GIFF 2025 : LAS CORRIENTES - Milagros Mumenthaler

© Dulac

Flux et reflux

La très rare réalisatrice suisso-argentine revient pour son troisième long-métrage avec l’histoire étrange d’une styliste hydrophobe. Un film sous forme de déambulation, à la mise en scène impressionnante.

Qu’est-ce qui pousse Lina, 34 ans, à se jeter dans le lac de Genève ? Au début de Las Corrientes, il est impossible de le savoir. L’introduction de ce film déroutant, parmi les plus belles qu’il nous ait été donné de voir ces derniers mois, est intégralement muette. La styliste argentine, décorée d’un prix prestigieux en Suisse, semble errer dans les rues de la ville à la rigueur protestante, avant d’enjamber sans hésiter les barrières d’un pont. Repêchée par la brigade fluviale, elle retourne à son existence légèrement perturbée : il lui est désormais impossible de s’approcher de l’eau.

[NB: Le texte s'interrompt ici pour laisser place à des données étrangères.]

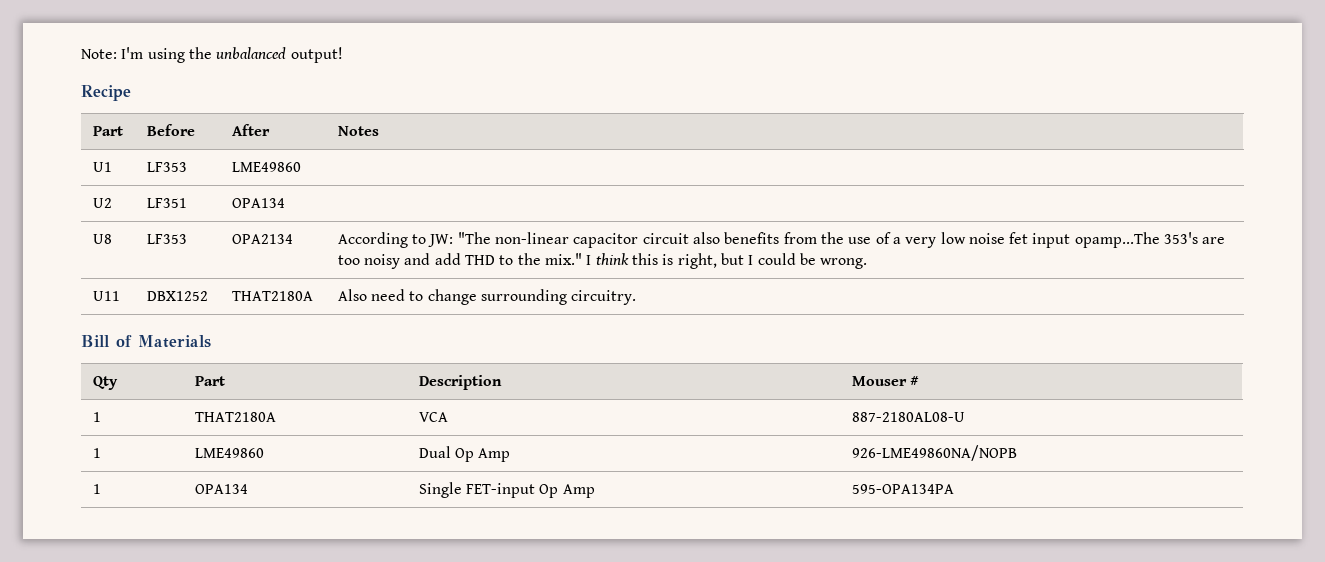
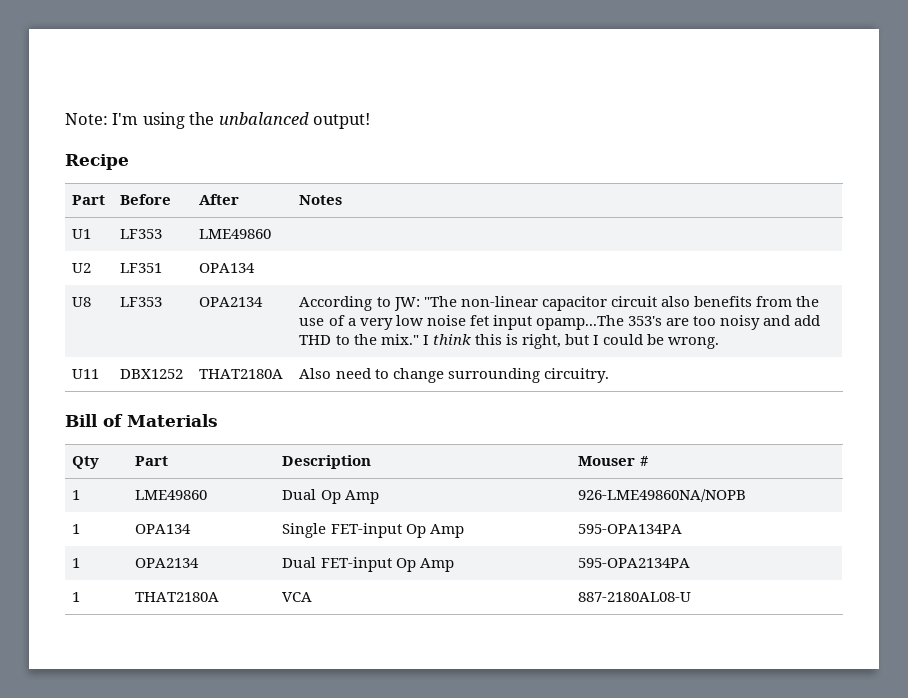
[92,412,101,422] [194,412,276,422] [418,412,448,422] [851,412,965,422] // 1 | THAT2180A | VCA | 887-2180AL08-U -> (648, 461) none
(954, 489) none -> [72,558,81,568] [135,558,200,568] [282,557,454,572] [578,558,691,568] [72,592,81,602] [135,592,220,602] [282,592,313,602] [578,592,692,602] // 1 | OPA2134 | Dual FET-input Op Amp | 595-OPA2134PA // 1 | THAT2180A | VCA | 887-2180AL08-U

Comme son héroïne, la cinéaste Milagros Mumenthaler est un mystère. Son premier long-métrage, Trois sœurs, avait eu les faveurs du jury du Festival de Locarno en 2011. Présenté quatorze ans plus tard au GIFF, le Festival du film international de Genève, Las Corrientes n’est que son troisième film, le second n’étant jamais sorti chez nous. L’attente n’a rien émoussé de la singularité de la réalisatrice, qui oscille ici entre le réalisme magique et l’exploration intérieure, suivant Lina jusqu’à son retour en Argentine auprès de sa fille et son mari, lesquels ne savent évidemment rien des tourbillons qui l’agitent. D’une bizarrerie sublimée par des plans qui impriment durablement les rétines, que ce soit une masse de cheveux ondulés posée sur un canapé ou la vision de fillettes vêtues de rouge dans une cuisine blanche, Las Corrientes emprunte autant au cinéma de Claude Chabrol une intimité inquiétante qu’à Pedro Almodovar sa direction artistique très colorée.

Il serait injuste, néanmoins, de toujours ramener Milagros Mumenthaler à d’autres, tant on sent poindre sa personnalité dans ce film radical, qui prend le risque d’une protagoniste difficile à aimer et d’une trame narrative déséquilibrée, sans grande récompense pour le spectateur. C’est là, d’ailleurs, sa grande limite, quand bien même cela lui permet d’éviter les clichés : Las Corrientes ne sort jamais de l’esquisse de ses problématiques, comme le trauma ou la maternité. Reste une originalité appréciable dans le cinéma contemporain et une grande actrice, Isabel Aimé González Sola, qui trimballe son regard triste et doux avec beaucoup de grâce.


MARGAUX BARALON

Las Corrientes

Réalisé par Milagros Mumenthaler

Avec Isabel Aimé Gonzalez Sola, Esteban Bigliardi

Ce film est présenté au Geneva International Film Festival

Lina, 34 ans est une styliste argentine au sommet de sa carrière. En Suisse pour recevoir un prix prestigieux, elle se jette sans raison apparente dans un fleuve. De retour à Buenos Aires, elle garde le silence sur cet épisode. Pourtant, de façon presque imperceptible, quelque chose en elle a changé. Une peur de l’eau s’installe, insidieuse, et finit par paralyser son quotidien. Peu à peu, ce bouleversement intérieur fait remonter à la surface un passé qu’elle croyait à jamais enfoui.